中古車の価格を決める基準は、クルマの年式や走行距離を重点に査定しています。しかし、電気自動車では搭載されている「バッテリー」の劣化具合を重要視して価格が決められています。
走行用バッテリーの劣化具合が重要項目
一般的な中古車の価格を決める基準は、クルマの古さを示す年式や、使われ頻度を示す走行距離を中心にしてきました。しかし、電気自動車ではもうひとつ別の基準があり、価格に大きな影響を与えています。それは走行用バッテリーの劣化具合です。
電気自動車にとって、走行用バッテリーは非常に重要で、走れるかどうか、そして長距離まで一気に走れるかどうかの鍵を握る重要な部品です。しかも、部品としての価格が高く、気軽に交換できるものではありません。
反対に電気自動車は、機械的な劣化部品が少なくなっています。電気モーターの構造はシンプルで、エンジンやトランスミッションのように複雑な部品が絡み合う機械がないので故障も少ないといわれています。また、モーターは回転数の範囲も広く、逆回転もできるのでエンジン車のようなトランスミッションが不要です。
ハイブリッド車でも同じことがいえますが、発電の抵抗力で速度を落とす回生ブレーキがあるため、ブレーキパッドの減りが少なくなります。結果的に、走行距離による劣化場所が少ないということになり、余計に走行用バッテリーの劣化が中古車価格に重要な影響を与えてくるというわけです。
低走行でもバッテリーが劣化した中古車がある
電気自動車の中古車市場には、旧型の日産「リーフ」が多く出回っています。

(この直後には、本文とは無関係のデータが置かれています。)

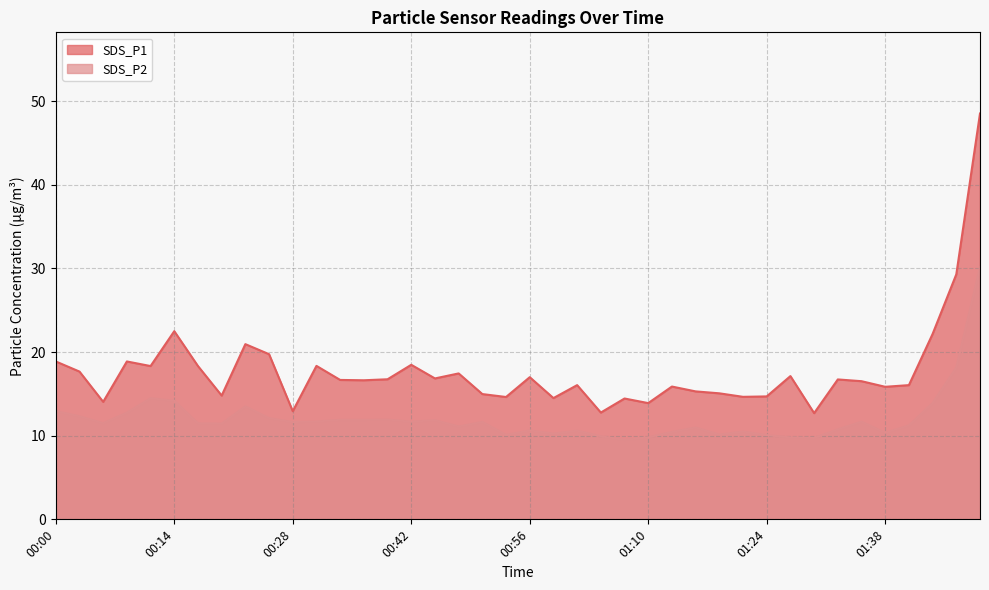

True or false: SDS_P1 and SDS_P2 cross at least once.

False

リーフの中古車を見ていると、走行距離が少ないのに低価格であったり走行距離は多めなのに高価格のものが見受けられます。
その理由は、走行距離よりもバッテリーの状態を反映しているからです。実際に、販売されている走行距離1万キロ未満の中古車を確認したところバッテリーの劣化が進んでいました。

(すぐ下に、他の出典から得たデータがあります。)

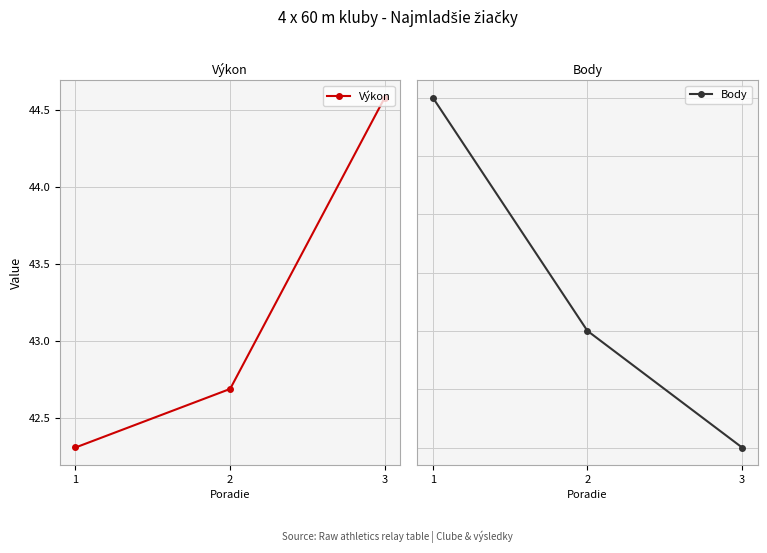

Rank the categories by Body value from highest to lowest.

1, 2, 3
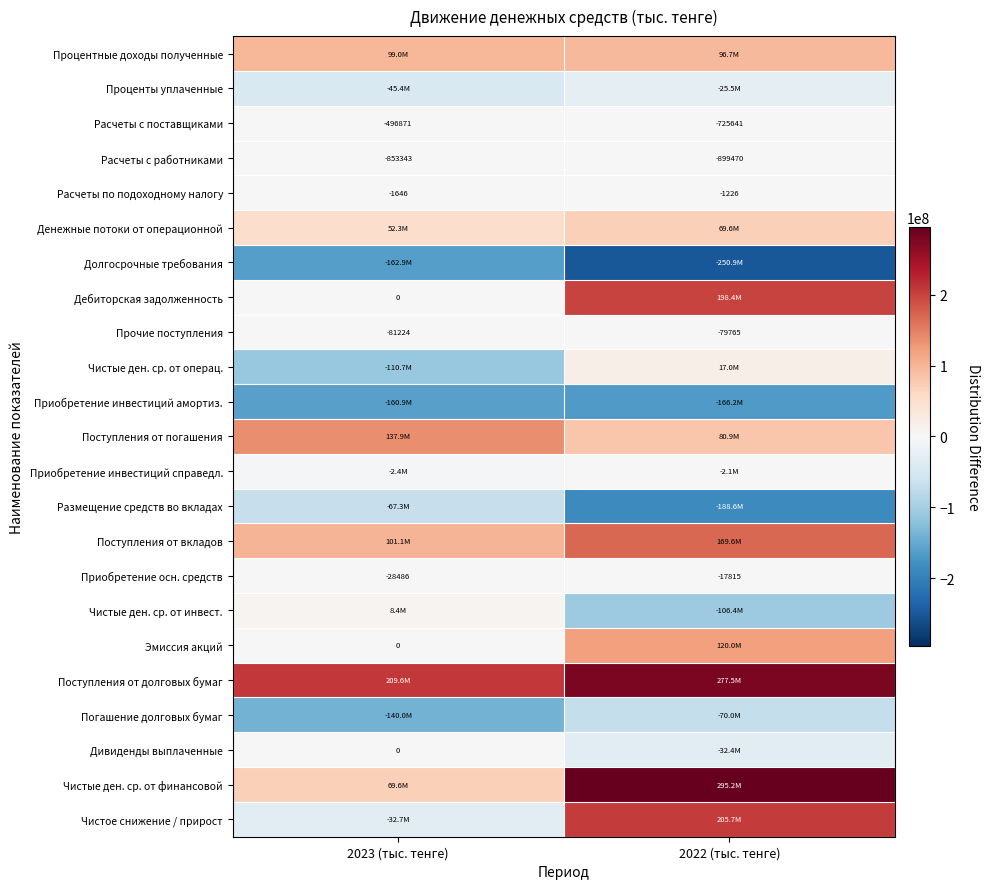

Where is Прочие поступления nearest to the value -80494?

2022 (тыс. тенге)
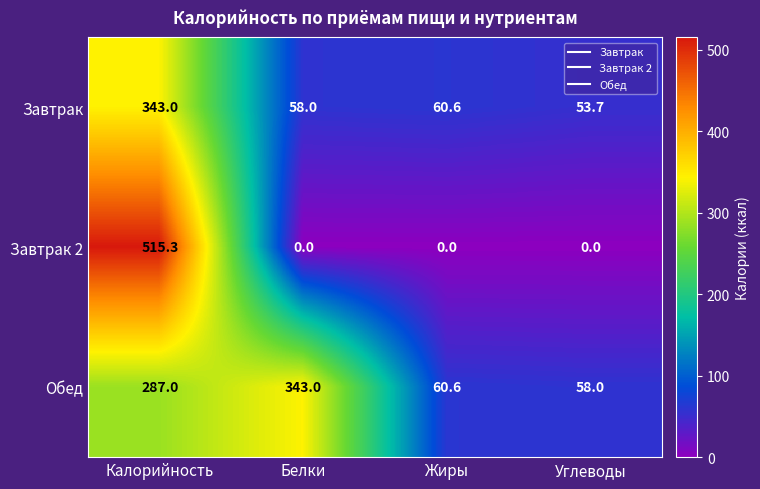

At which category is the sum across all series the highest?

Калорийность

反対に、走行距離3万キロのクルマはバッテリー劣化がほとんどありません。車両本体価格には、バッテリー劣化が反映され、走行3万キロのクルマのほうが倍ほど高くなっていました。
走行距離が少ないにも関わらずバッテリーが劣化する原因としては充電方法や使い方の差もあります。クルマとしては、ほとんど動かさずV2H(ビークル・トゥ・ホーム)といった自宅の蓄電池装置として使っているクルマもあると考えられます。また、従業員のリーフを会社にある電源を使用し、退勤時までに充電して元にもどして返すといった実験をしている事業所も存在します。
バッテリーは、充電と放電を繰り返せば走行はしていなくても充電池の劣化は進んでいきます。バッテリーの使われ方は、クルマを見ただけではわかりませんので、見比べる段階でバッテリーの状態を正確に把握する必要がありそうです。